In the diagnosis it is most important to recognize suppurative disease of the ear and sinuses, but this subject is not within the province of this paper, therefore I shall satisfy myself by mentioning only that the presence of the pus from the middle ear and nose, and Röntgenographic examination, are the most important signs of affections of these structures. The one symptom more than any other on the part of the patient of a threatening extension into the cranial cavity, is localized pain or headache, which is very persistent, instead of periodic. Especially important is this in connection with the cessation or diminution of the discharge. The knowledge of the pathological change present in the sinuses and middle ear and mastoid, is of additional value as, for instance, tuberculosis, syphilis, and cholesteatoma.

The frequency of intracranial complication in suppuration of the middle ear is much greater than that following sinus disease, about twenty-five to one in my experience.

The intracranial complications which I shall consider are—

  1. Meningitis.
  2. Sinus thrombosis.
  3. Brain abscess.

The meningitis may be serous or suppurative, and later localized or diffuse.

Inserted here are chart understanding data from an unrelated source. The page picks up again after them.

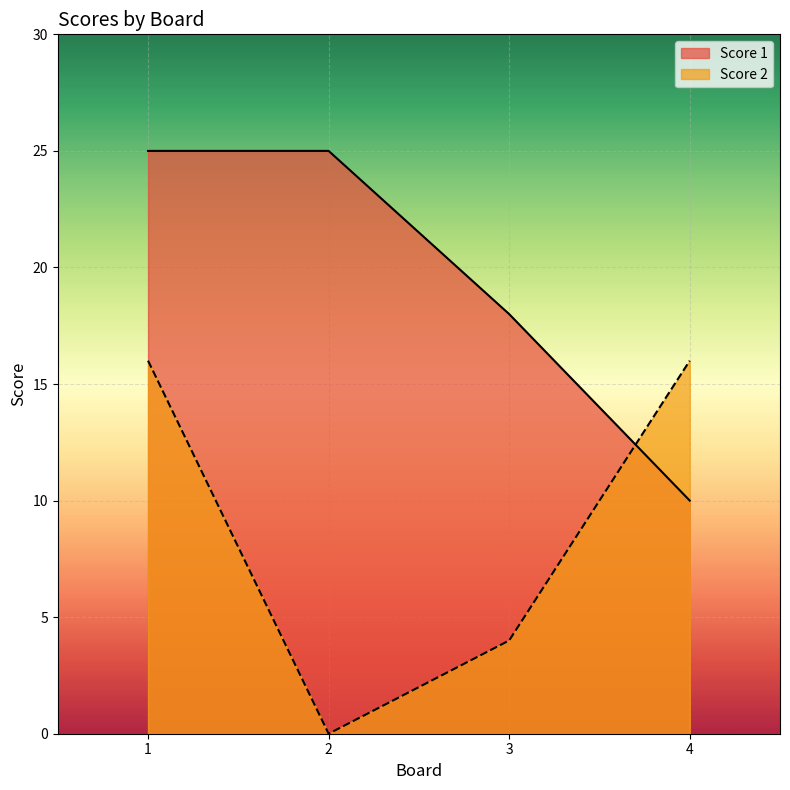

Between which two adjacent categories do Score 2 and Score 1 first intersect?

3 and 4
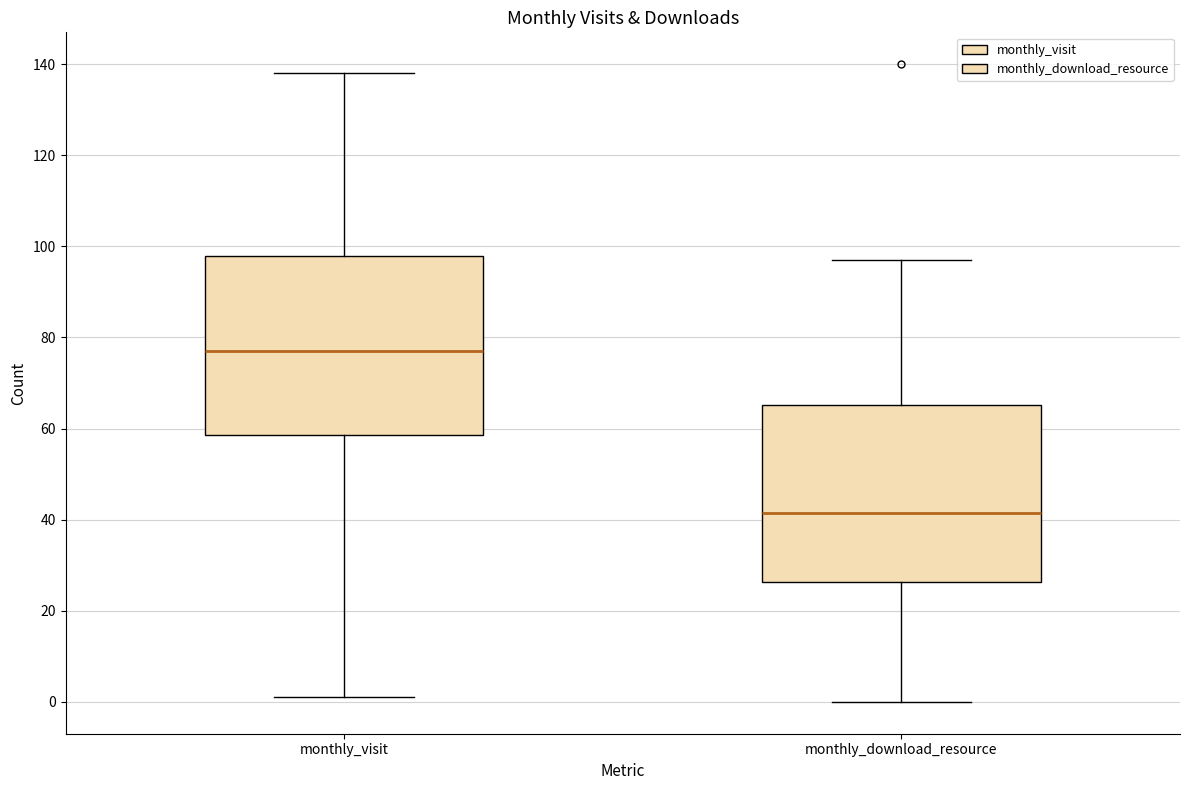

Reading left to right, read every box against the y-axis: the position of its median line, the range the box covers, and the ends of its whiskers. The values are not printed on the chart, so give them approximately, as read against the axis.

monthly_visit: median 78, box 58 to 98, whiskers 2 to 138
monthly_download_resource: median 42, box 26 to 66, whiskers 0 to 98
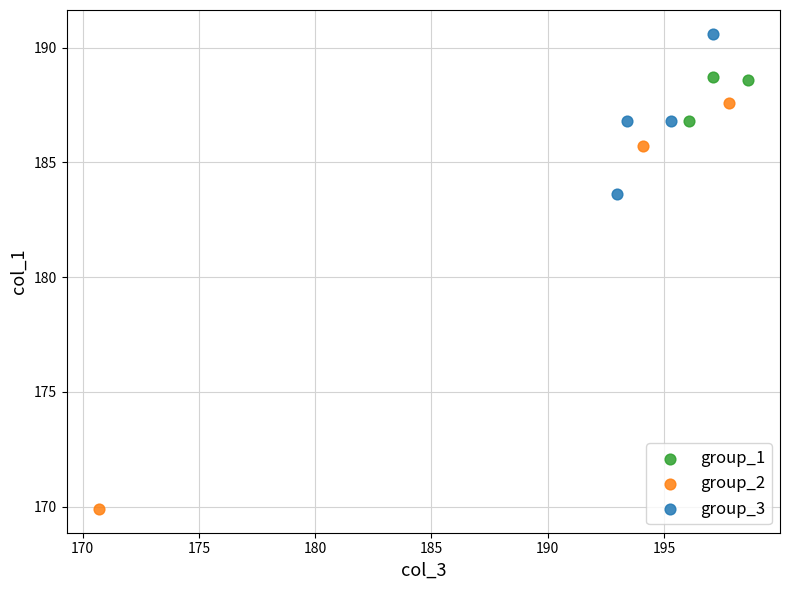

Which series reaches the maximum Y coordinate?

group_3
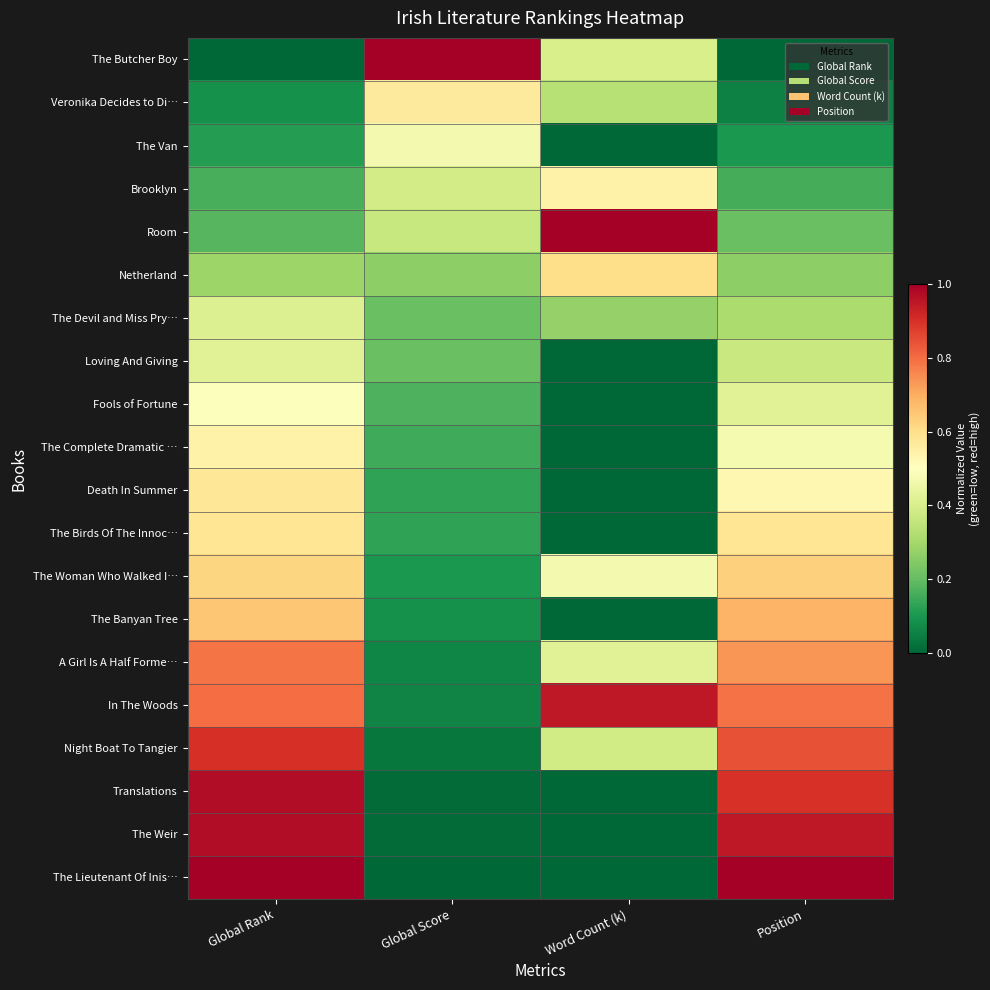

Reading right to left, extract all data points from this chart.

The Butcher Boy: Position=0.0	Word Count (k)=0.4	Global Score=1.0	Global Rank=0.0
Veronika Decides to Di…: Position=0.1	Word Count (k)=0.3	Global Score=0.6	Global Rank=0.1
The Van: Position=0.1	Word Count (k)=0.0	Global Score=0.5	Global Rank=0.1
Brooklyn: Position=0.2	Word Count (k)=0.5	Global Score=0.4	Global Rank=0.2
Room: Position=0.2	Word Count (k)=1.0	Global Score=0.4	Global Rank=0.2
Netherland: Position=0.3	Word Count (k)=0.6	Global Score=0.3	Global Rank=0.3
The Devil and Miss Pry…: Position=0.3	Word Count (k)=0.3	Global Score=0.2	Global Rank=0.4
Loving And Giving: Position=0.4	Word Count (k)=0.0	Global Score=0.2	Global Rank=0.4
Fools of Fortune: Position=0.4	Word Count (k)=0.0	Global Score=0.2	Global Rank=0.5
The Complete Dramatic …: Position=0.5	Word Count (k)=0.0	Global Score=0.2	Global Rank=0.5
Death In Summer: Position=0.5	Word Count (k)=0.0	Global Score=0.1	Global Rank=0.6
The Birds Of The Innoc…: Position=0.6	Word Count (k)=0.0	Global Score=0.1	Global Rank=0.6
The Woman Who Walked I…: Position=0.6	Word Count (k)=0.5	Global Score=0.1	Global Rank=0.6
The Banyan Tree: Position=0.7	Word Count (k)=0.0	Global Score=0.1	Global Rank=0.7
A Girl Is A Half Forme…: Position=0.7	Word Count (k)=0.4	Global Score=0.1	Global Rank=0.8
In The Woods: Position=0.8	Word Count (k)=0.9	Global Score=0.1	Global Rank=0.8
Night Boat To Tangier: Position=0.8	Word Count (k)=0.4	Global Score=0.0	Global Rank=0.9
Translations: Position=0.9	Word Count (k)=0.0	Global Score=0.0	Global Rank=1.0
The Weir: Position=0.9	Word Count (k)=0.0	Global Score=0.0	Global Rank=1.0
The Lieutenant Of Inis…: Position=1.0	Word Count (k)=0.0	Global Score=0.0	Global Rank=1.0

The sinus thrombosis may be partial or parietal, and complete with or without involvement of the jugular bulb and vein. The brain abscess may be extradural or genuine within the brain substance proper. The complications may be further divided as to bacteriologic or etiologic factors as, for instance—

These complications may arise following acute, or chronic and acute, exacerbation of chronic suppuration of the ear and sinuses. Meningitis and sinus thrombosis (this latter condition is very frequently associated with a localized meningitis) are usually complications following acute, or acute exacerbation of chronic, suppuration of the ear and sinuses. Brain abscess, however, is most frequently associated with the chronic form of the ear and sinus disease; but these become more manifest following an acute attack of ear or sinus trouble. Tubercular or syphilitic meningitis is chronic inflammation per se; but these conditions are also lit up by the acute processes within the ear and sinuses.

The cardinal symptoms of any intracranial complications are—

1. Pain or headache.—This may be localized or diffuse; it is, however, very persistent and quite intense. It is in the recognition of this symptom that has helped me more than any other in suspecting intracranial trouble.

2. Nausea and vomiting.—This symptom is quite constant, especially early in the disease; and projectile vomiting is quite characteristic of intracranial pressure or irritation.

3. General septic appearance.—This of course will vary in the different conditions under consideration, but in all is it quite manifest.

4. The vision is very frequently affected due to the choked disk that is present.

5. Temperature, pulse, and respiration are very frequently disturbed.

6. Definite focal symptoms of brain localization are of the utmost importance in the diagnosis.

7. Blood and spinal fluid examinations give very valuable information.

8. Röntgenographic findings are at times valuable.

9. Exploratory operation and treatment, as in lues, is at times necessary to make a diagnosis.